Le vene varicose rappresentano una problematica che colpisce in prevalenza le gambe. Il fenomeno può tuttavia interessare anche le caviglie e, sebbene più raramente, anche altre parti del corpo. Alla radice del problema possono trovarsi sia stili di vita poco salutari che terapie farmacologiche o altre patologie.

Alcune tra le cause più comuni per l’insorgenza delle vene varicose sono l’obesità, una vita sedentaria o trombi che interessano le vene profonde. Stili di vita non salutari come l’eccessivo consumo di alcol o il fumo possono influire sul manifestarsi del distubo, così come un ruolo può essere giocato anche dal fattore ereditario o dalla gravidanza.

A livello estetico le vene varicose si presentano in maniera solitamente riconoscibile, con esposizione superficiale di teleangectasie, gonfiore alle gambe e alle caviglie. Possono verificarsi anche sintomi non visibili esternamente, ma piuttosto fastidiosi per la persona quali costante percezione di freddo, stanchezza e formicolio alle gambe, crampi muscolari.

Consigli e suggerimenti

L’alimentazione è un ottimo strumento per ridurre il rischio di vene varicose. Importante sarà arricchire la propria dieta con frutta e verdura di stagione, ricche di vitamine e sali minerali utili a mantenere vene e capillari in salute. Bere un giusto quantitativo d’acqua al giorno è un ulteriore passo da non sottovalutare, in media circa 2 litri d’estate e 1 litro e mezzo nei restanti mesi (variabile a seconda della propria costituzione).

Condurre uno stile di vita sano passerà ovviamente per un consumo più che moderato di alcol (meglio se assente) e dal non fumare.
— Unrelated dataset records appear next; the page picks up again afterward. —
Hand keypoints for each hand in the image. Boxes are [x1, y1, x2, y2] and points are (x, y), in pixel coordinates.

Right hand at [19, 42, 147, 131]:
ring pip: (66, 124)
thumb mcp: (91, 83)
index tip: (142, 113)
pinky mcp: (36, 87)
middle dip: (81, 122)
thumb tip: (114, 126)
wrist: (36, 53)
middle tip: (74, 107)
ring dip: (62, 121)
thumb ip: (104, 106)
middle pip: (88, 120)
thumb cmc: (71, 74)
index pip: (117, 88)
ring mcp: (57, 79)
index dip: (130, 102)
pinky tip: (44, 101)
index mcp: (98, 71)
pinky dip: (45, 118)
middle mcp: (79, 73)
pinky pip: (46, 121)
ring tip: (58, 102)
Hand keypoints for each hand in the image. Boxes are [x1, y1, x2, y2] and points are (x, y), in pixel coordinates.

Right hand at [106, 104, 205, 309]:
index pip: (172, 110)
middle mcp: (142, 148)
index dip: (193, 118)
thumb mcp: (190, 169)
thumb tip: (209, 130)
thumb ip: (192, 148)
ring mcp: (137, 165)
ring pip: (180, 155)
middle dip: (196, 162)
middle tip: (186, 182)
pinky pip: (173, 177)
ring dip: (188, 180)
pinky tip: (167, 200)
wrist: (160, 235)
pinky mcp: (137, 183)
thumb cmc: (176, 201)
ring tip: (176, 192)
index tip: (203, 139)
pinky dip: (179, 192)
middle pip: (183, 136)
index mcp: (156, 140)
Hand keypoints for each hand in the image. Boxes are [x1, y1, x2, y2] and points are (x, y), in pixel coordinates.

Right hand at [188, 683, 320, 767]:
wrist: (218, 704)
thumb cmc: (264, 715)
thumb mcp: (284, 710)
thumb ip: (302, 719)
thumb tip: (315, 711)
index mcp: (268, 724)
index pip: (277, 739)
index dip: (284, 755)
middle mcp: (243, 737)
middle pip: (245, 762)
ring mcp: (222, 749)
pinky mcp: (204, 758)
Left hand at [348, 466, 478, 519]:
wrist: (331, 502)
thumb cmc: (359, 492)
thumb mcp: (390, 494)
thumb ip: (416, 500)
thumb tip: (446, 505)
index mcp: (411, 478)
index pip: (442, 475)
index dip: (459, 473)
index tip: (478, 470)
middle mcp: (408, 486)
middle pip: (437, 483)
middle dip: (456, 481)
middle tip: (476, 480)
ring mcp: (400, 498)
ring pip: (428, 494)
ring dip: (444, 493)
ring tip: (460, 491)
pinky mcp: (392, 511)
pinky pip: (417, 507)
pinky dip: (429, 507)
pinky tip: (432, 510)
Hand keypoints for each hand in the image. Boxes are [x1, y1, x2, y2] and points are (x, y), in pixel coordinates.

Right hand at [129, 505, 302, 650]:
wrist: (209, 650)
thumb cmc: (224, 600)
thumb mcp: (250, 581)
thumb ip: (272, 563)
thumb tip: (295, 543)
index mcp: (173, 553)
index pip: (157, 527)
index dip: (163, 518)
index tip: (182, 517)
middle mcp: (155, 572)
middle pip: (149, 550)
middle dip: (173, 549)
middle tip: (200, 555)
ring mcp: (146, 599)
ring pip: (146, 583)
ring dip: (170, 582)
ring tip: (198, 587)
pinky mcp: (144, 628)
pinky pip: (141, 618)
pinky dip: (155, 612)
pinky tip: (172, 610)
Questi due fattori rappresentano, per quanto importanti, solo una parte delle cattive pratiche in grado di condurre alle vene varicose. Molto pericoloso in questo senso è condurre una vita sedentaria, nella quale manchi una componente chiave per la salute quale l’attività fisica.

Per esercizio fisico non si intende necessariamente un livello agonistico o semiprofessionistico, ma si rivelerà sufficiente anche una passeggiata a passo veloce di un’oretta ogni giorno. L’importante sarà non penalizzare il movimento fisico giornaliero, anche in caso di lavori sedentari, sfruttando ogni minima occasione per “fare due passi” e tenere le gambe in allenamento.

Rimedi naturali

Nel trattamento delle vene varicose è possibile ricorrere anche ad alcuni rimedi naturali. Molti di questi si rivelano utili non soltanto per alleviare i sintomi una volta comparsi, ma anche per mantenere un buon livello di circolazione e ridurre il rischio di manifestare il problema.
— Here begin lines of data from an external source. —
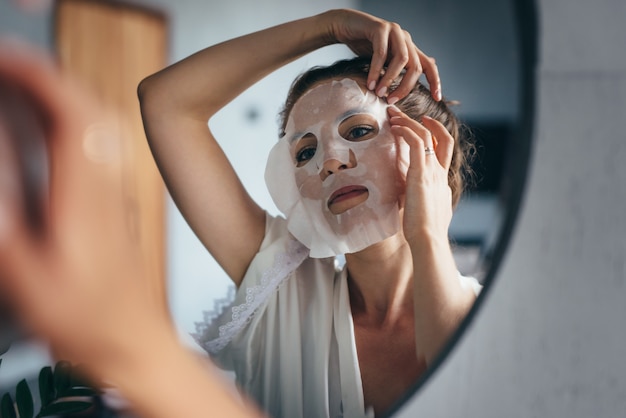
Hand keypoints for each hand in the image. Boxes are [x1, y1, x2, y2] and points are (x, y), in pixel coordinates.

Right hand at [0, 40, 170, 380]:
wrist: (133, 342)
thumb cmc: (85, 320)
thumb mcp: (27, 275)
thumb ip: (7, 216)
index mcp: (87, 197)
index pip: (74, 115)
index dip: (40, 78)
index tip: (5, 61)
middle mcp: (109, 186)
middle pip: (91, 110)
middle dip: (48, 77)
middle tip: (6, 68)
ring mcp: (116, 194)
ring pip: (99, 127)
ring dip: (62, 96)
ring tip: (20, 87)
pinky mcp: (116, 205)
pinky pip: (99, 148)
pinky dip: (72, 122)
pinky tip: (48, 130)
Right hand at [326, 9, 440, 103]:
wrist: (343, 25)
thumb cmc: (361, 45)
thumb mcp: (381, 62)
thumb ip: (393, 72)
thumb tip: (401, 92)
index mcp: (409, 47)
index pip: (428, 65)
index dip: (435, 81)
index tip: (437, 98)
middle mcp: (405, 38)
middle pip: (416, 66)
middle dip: (406, 87)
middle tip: (392, 101)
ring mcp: (394, 31)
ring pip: (402, 59)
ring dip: (390, 79)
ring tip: (379, 93)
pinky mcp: (380, 28)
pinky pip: (381, 53)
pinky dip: (376, 70)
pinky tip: (370, 83)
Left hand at [388, 106, 452, 247]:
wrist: (428, 239)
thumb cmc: (422, 231)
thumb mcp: (422, 209)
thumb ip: (418, 198)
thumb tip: (408, 196)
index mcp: (441, 181)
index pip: (442, 150)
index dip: (432, 135)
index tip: (420, 126)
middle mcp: (440, 173)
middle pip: (439, 137)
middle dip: (422, 122)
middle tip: (403, 113)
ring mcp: (432, 172)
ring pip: (425, 136)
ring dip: (409, 122)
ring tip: (394, 115)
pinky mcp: (421, 174)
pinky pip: (416, 143)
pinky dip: (406, 132)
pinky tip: (395, 128)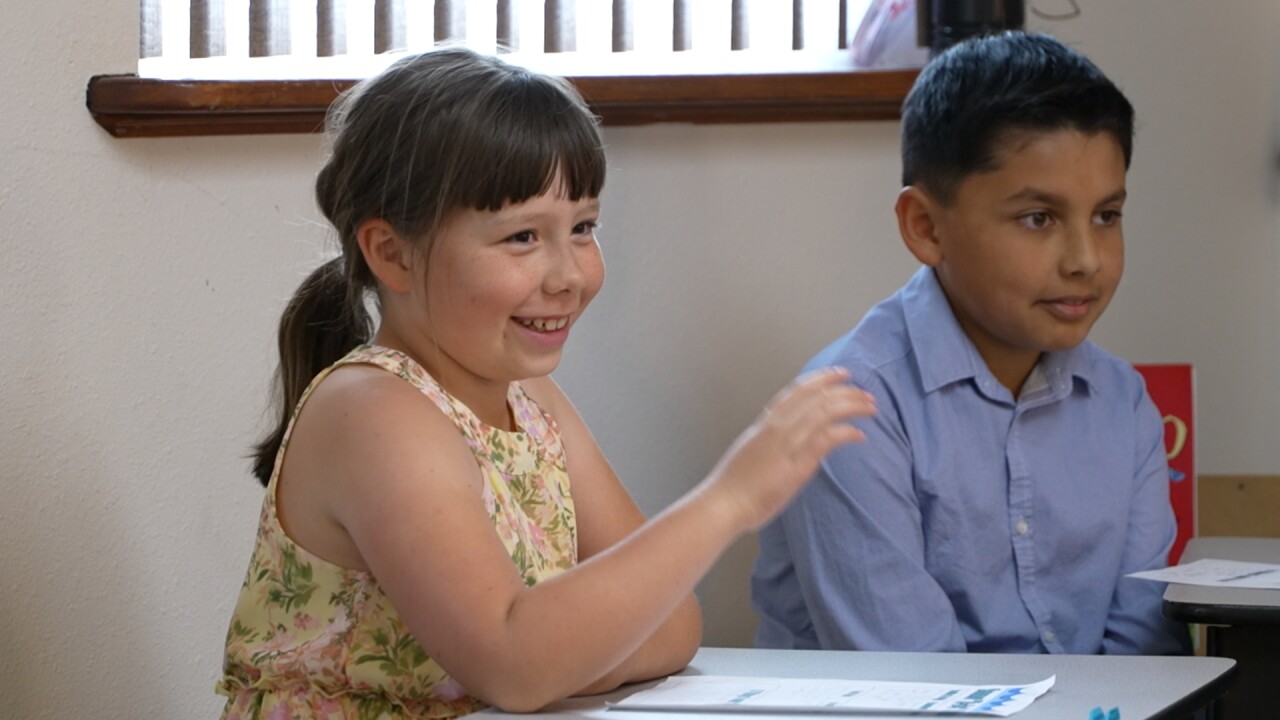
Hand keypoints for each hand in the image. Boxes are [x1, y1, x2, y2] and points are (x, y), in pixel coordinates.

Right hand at [701, 367, 875, 532]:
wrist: (723, 503)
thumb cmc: (734, 486)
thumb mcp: (751, 453)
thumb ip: (772, 444)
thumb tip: (791, 445)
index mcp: (764, 423)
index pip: (796, 391)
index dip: (821, 379)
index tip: (839, 374)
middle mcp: (776, 426)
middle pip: (816, 396)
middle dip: (844, 390)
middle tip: (865, 390)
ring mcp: (786, 443)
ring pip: (825, 411)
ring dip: (852, 406)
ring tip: (870, 407)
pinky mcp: (797, 464)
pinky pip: (827, 439)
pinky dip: (847, 432)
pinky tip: (860, 435)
Un ottimo alleato delle pareti venose è la vite rossa, che sfrutta le sue proprietà per tonificarle e proteggere i capillari. L’utilizzo di questo rimedio naturale permette inoltre di sfruttarne l’azione antinfiammatoria e antiossidante.
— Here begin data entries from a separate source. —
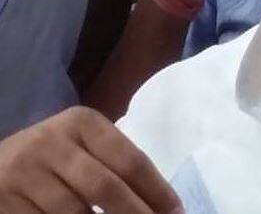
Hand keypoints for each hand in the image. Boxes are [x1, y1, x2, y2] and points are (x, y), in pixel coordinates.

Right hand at [0, 107, 180, 213]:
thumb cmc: (52, 158)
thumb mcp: (81, 147)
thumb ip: (115, 165)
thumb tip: (161, 203)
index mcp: (83, 123)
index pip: (131, 160)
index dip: (157, 191)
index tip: (177, 212)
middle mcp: (53, 142)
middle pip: (107, 187)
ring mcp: (25, 172)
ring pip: (77, 213)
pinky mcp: (5, 201)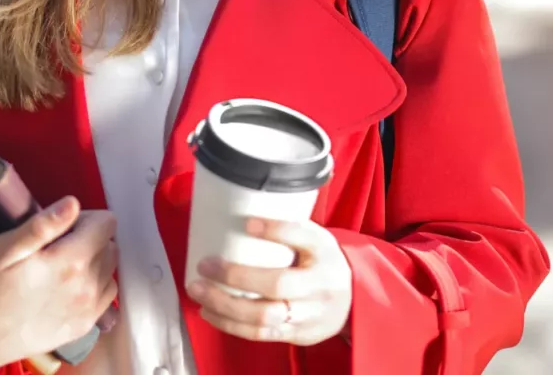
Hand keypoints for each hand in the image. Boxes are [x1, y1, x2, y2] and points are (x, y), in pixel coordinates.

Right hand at [0, 197, 118, 373]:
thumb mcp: (4, 248)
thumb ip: (43, 225)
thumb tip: (72, 203)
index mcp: (70, 262)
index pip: (106, 223)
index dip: (84, 217)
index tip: (61, 227)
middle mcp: (86, 287)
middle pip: (109, 244)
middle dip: (88, 238)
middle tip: (55, 247)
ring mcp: (87, 311)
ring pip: (109, 269)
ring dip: (92, 261)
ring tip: (60, 267)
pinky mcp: (82, 327)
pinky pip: (105, 295)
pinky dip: (94, 285)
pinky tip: (68, 286)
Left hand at [186, 217, 351, 345]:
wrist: (353, 301)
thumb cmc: (324, 261)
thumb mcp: (315, 236)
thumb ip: (287, 227)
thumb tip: (245, 217)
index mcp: (324, 254)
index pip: (301, 236)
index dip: (275, 230)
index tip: (248, 222)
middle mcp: (319, 287)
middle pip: (276, 285)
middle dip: (235, 277)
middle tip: (205, 265)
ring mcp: (308, 316)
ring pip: (264, 317)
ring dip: (225, 306)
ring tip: (199, 291)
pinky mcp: (296, 335)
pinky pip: (261, 335)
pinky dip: (231, 325)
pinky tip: (211, 312)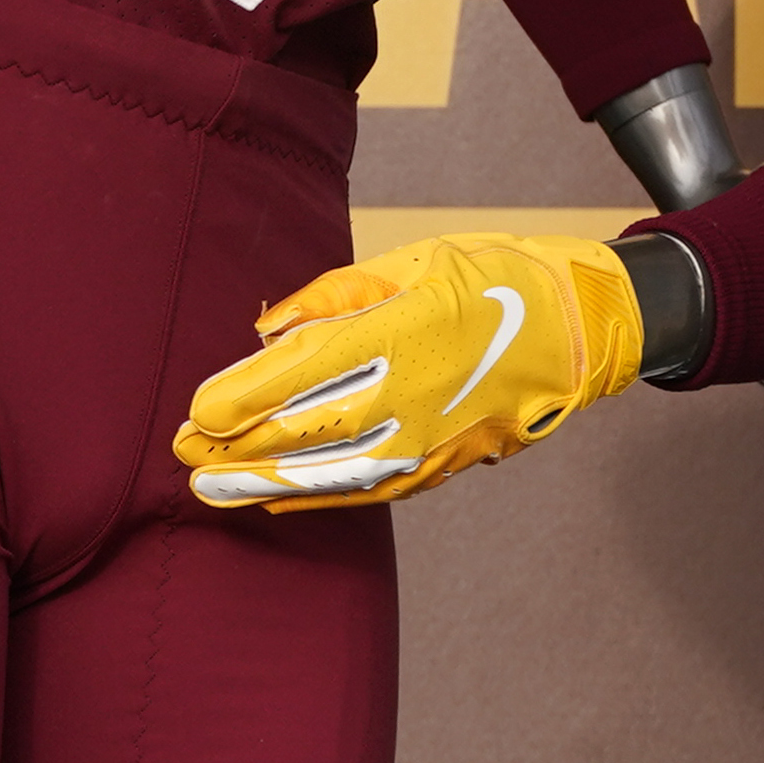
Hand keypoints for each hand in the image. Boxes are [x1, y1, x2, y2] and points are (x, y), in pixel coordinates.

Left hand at [175, 230, 643, 510]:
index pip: (301, 374)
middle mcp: (411, 394)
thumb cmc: (492, 278)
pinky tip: (275, 500)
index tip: (196, 411)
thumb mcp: (411, 262)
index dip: (242, 398)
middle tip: (183, 452)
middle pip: (305, 432)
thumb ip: (332, 298)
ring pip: (329, 474)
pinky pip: (367, 490)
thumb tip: (266, 331)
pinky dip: (316, 498)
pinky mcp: (442, 465)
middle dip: (236, 447)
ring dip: (263, 483)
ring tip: (211, 488)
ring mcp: (428, 439)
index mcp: (401, 332)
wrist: (580, 329)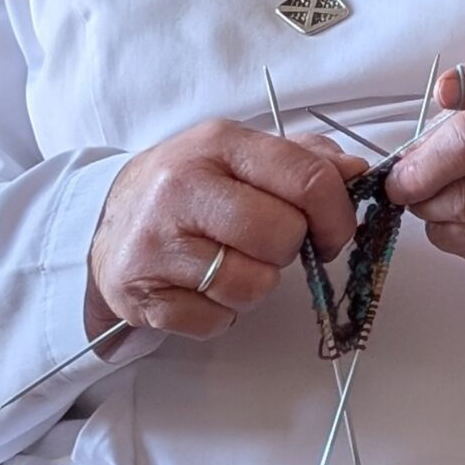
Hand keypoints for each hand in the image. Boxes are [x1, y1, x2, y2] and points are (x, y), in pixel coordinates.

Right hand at [87, 121, 363, 339]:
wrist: (106, 220)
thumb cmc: (189, 187)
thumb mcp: (241, 155)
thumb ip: (304, 159)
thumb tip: (358, 173)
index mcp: (220, 144)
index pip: (306, 179)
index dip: (337, 214)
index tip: (334, 231)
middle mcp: (183, 187)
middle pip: (283, 236)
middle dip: (290, 249)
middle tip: (269, 244)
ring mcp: (157, 243)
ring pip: (253, 285)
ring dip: (257, 284)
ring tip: (232, 263)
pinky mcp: (142, 294)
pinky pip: (216, 320)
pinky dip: (220, 313)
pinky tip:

Utile a tonificare le pareti dei vasi sanguigni è anche la centella asiatica. Quest’ultima agisce inoltre come stimolante del microcircolo, riducendo così i possibili ristagni di liquido e contrastando uno dei possibili fattori di rischio per le vene varicose.

Alleato del microcircolo è anche il mirtillo, la cui azione è utile anche per la protezione dei capillari. Quest’ultima proprietà è condivisa con l’ippocastano, il quale favorisce inoltre il drenaggio linfatico e riduce la permeabilità dei vasi. Agisce come vasoprotettore e antinfiammatorio anche il pungitopo.